As a final note, I quoted 'palliative' treatment goals in the above discussion. This is the language used in the article, but it's language that I find confusing (to patients as well as clinicians) and have stopped using. Cytotoxic chemotherapy, aimed primarily at prolonging life (but not at cure), doesn't seem 'palliative' to me - aimed at improving quality of life/symptoms without necessarily modifying a disease's course. Cancer patients are confused enough by their treatment goals, clearly, and many of them kinda sorta know what 'palliative' means, and describing their emetogenic but life-prolonging cancer treatments 'palliative' just seems needlessly confusing. None of this is to say of course that 'palliative' can't mean life-prolonging, and I don't mean to imply a rigid 'palliative=comfort' standard (which is wrong and needlessly confusing but for other reasons), but why not use clearer terms when they're available? I tend to use terms like 'curative,' 'non-curative,' 'life-prolonging,' etc., and am curious as to what others do.
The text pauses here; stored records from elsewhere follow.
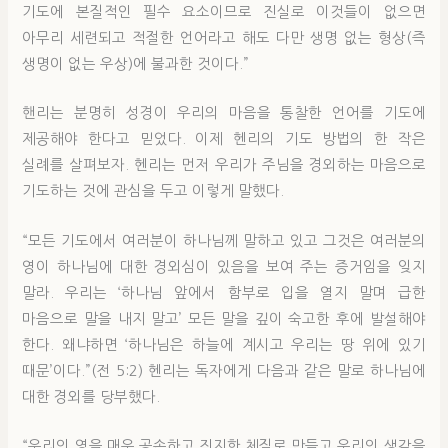
기도에 본질적인 필수 요소이므로 진실로 이것들이 없으면
아무리 세련되고 적절한 언어라고 해도 다만 생명 없는 형상(즉
생명이 없는 우상)에 불과한 것이다.”
핸리는 분명히 성경이 우리의 마음을 통찰한 언어를 기도에
제공해야 한다고 믿었다. 이제 헨리의 기도 방법의 한 작은
실례를 살펴보자. 헨리는 먼저 우리가 주님을 경외하는 마음으로
기도하는 것에 관심을 두고 이렇게 말했다.
“모든 기도에서 여러분이 하나님께 말하고 있고 그것은 여러분의
영이 하나님에 대한 경외심이 있음을 보여 주는 증거임을 잊지
말라. 우리는 ‘하나님 앞에서 함부로 입을 열지 말며 급한
마음으로 말을 내지 말고’ 모든 말을 깊이 숙고한 후에 발설해야
한다. 왜냐하면 ‘하나님은 하늘에 계시고 우리는 땅 위에 있기
때문’이다.”(전 5:2) 헨리는 독자에게 다음과 같은 말로 하나님에
대한 경외를 당부했다.
“우리의 영을 매우 공손하고 진지한 체질로 만들고 우리의 생각을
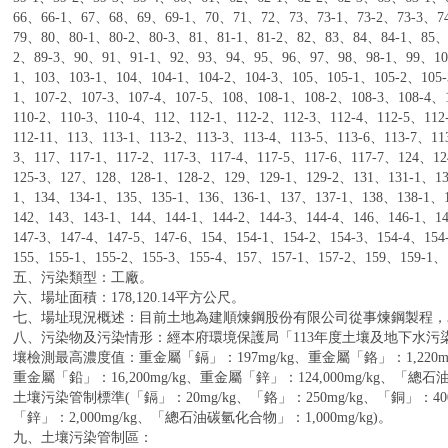
66、66-1、67、68、69、69-1、70、71、72、73、73-1、73-2、73-3、
79、80、80-1、80-2、80-3、81、81-1、81-2、82、83、84、84-1、85、
2、89-3、90、91、91-1、92、93、94、95、96、97、98、98-1、99、100
1、103、103-1、104、104-1、104-2、104-3、105、105-1、105-2、105
1、107-2、107-3、107-4、107-5、108、108-1、108-2、108-3、108-4、
110-2、110-3、110-4、112、112-1、112-2、112-3、112-4、112-5、112
112-11、113、113-1、113-2、113-3、113-4、113-5、113-6、113-7、11
3、117、117-1、117-2、117-3、117-4、117-5、117-6、117-7、124、12
125-3、127、128、128-1、128-2、129、129-1、129-2、131、131-1、13
1、134、134-1、135、135-1、136、136-1、137、137-1、138、138-1、
142、143、143-1、144、144-1、144-2、144-3、144-4、146、146-1、1
147-3、147-4、147-5、147-6、154、154-1、154-2、154-3、154-4、154
155、155-1、155-2、155-3、155-4、157、157-1、157-2、159、15
五、污染類型：工廠。
六、場址面積：178,120.14平方公尺。
七、場址現況概述：目前土地為建順煉鋼股份有限公司從事煉鋼製程，
八、污染物及污染情形：經本府環境保護局「113年度土壤及地下水污
壤檢測最高濃度值：重金屬「鎘」：197mg/kg、重金屬「鉻」：1,220mg/
重金屬「鉛」：16,200mg/kg、重金屬「鋅」：124,000mg/kg、「總石
土壤污染管制標準(「鎘」：20mg/kg、「鉻」：250mg/kg、「銅」：400m
「鋅」：2,000mg/kg、「總石油碳氫化合物」：1,000mg/kg)。
九、土壤污染管制區：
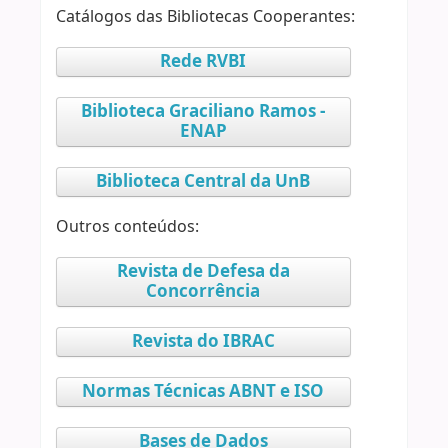
Catálogos das Bibliotecas Cooperantes:
Rede RVBI
Biblioteca Graciliano Ramos -
ENAP
Biblioteca Central da UnB
Outros conteúdos:
Revista de Defesa da
Concorrência
Revista do IBRAC
Normas Técnicas ABNT e ISO
Bases de Dados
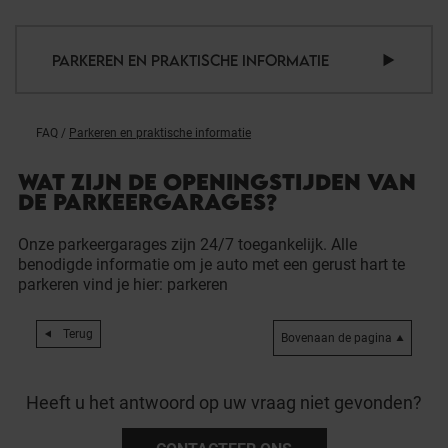
PARKEREN EN PRAKTISCHE INFORMATIE
FAQ
/
Parkeren en praktische informatie
WAT ZIJN DE OPENINGSTIJDEN VAN
DE PARKEERGARAGES?
Onze parkeergarages zijn 24/7 toegankelijk. Alle
benodigde informatie om je auto met een gerust hart te
parkeren vind je hier:
parkeren
Terug
Bovenaan de pagina
Heeft u het antwoord op uw vraag niet gevonden?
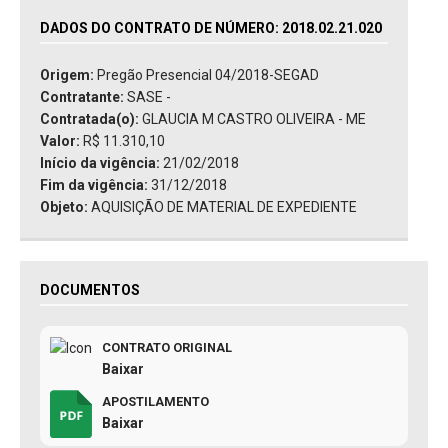
DADOS DO CONTRATO DE NÚMERO: 2018.02.21.020
Origem:
Pregão Presencial 04/2018-SEGAD
Contratante:
SASE -
Contratada(o):
GLAUCIA M CASTRO OLIVEIRA - ME
Valor:
R$ 11.310,10
Início da vigência:
21/02/2018
Fim da vigência:
31/12/2018
Objeto:
AQUISIÇÃO DE MATERIAL DE EXPEDIENTE
DOCUMENTOS
CONTRATO ORIGINAL
Baixar
APOSTILAMENTO
Baixar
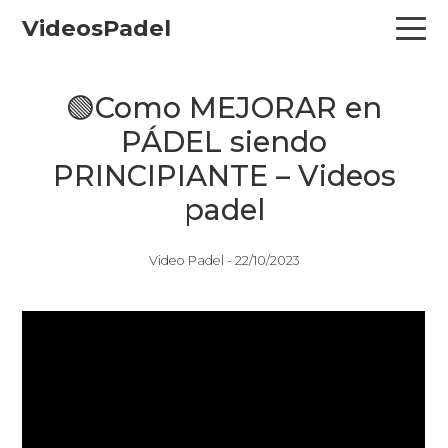
Skip
Skip
Skip
VideosPadel
to
to
to
primary
main
primary
navigation
content
sidebar
🟢Como MEJORAR en
PÁDEL siendo
PRINCIPIANTE – Videos
padel
Video Padel -
22/10/2023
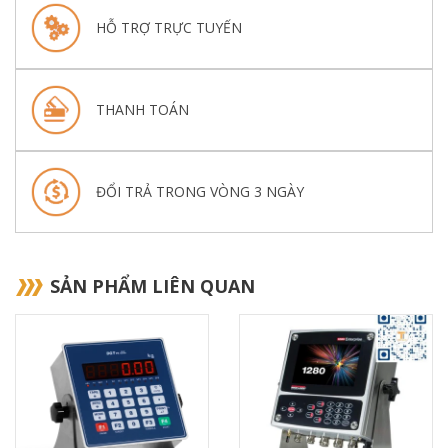
HỖ TRỢ TRỰC TUYẾN
THANH TOÁN
ĐỔI TRẢ TRONG VÒNG 3 NGÀY
SẢN PHẨM LIÊN QUAN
NEJM has a couple articles to note. First is a review on the pathophysiology underlying depression from the journal's 'mechanisms of disease' series. The article covers the biochemical mechanisms which are thought to underlie depression, and really doesn't cover much else, but it's an interesting read if you like that stuff.
Second is a look-back at the Dr. Pou case (free full-text available). Dr. Pou is the surgeon accused of euthanizing several patients during the Hurricane Katrina disaster (no formal criminal charges were brought, although civil suits are still pending). It's a thorough recounting of the allegations and different accounts of the events, but is most interesting for its more general discussion of disasters and 'reverse triage' (evacuating the healthiest and most likely to survive first) - how does one care for those left behind, and what protections are there for those clinicians left behind who no longer have the means to keep those sickest patients alive and who instead try to make sure they are comfortable? (Previous blog posts on Dr. Pou here).
Chest recently published a retrospective analysis of the use of indwelling pleural cathethers for patients with recurrent, malignant chylothorax. It compares the natural histories of those who received indwelling pleural drainage catheters with those who didn't and, for what it's worth, found that those who received the catheters required fewer subsequent 'pleural interventions.'
The Wisconsin Medical Journal recently published a piece about providing culturally sensitive end of life care for Latinos (free full-text here: scroll about half-way down). It's written by a Latina physician who cares for many Latino patients, and is an idiosyncratic (and I mean that in a good sense) overview of Latino end of life care and culture. There is an appendix at the end which talks about funerals and death rituals and Dia de Muertos.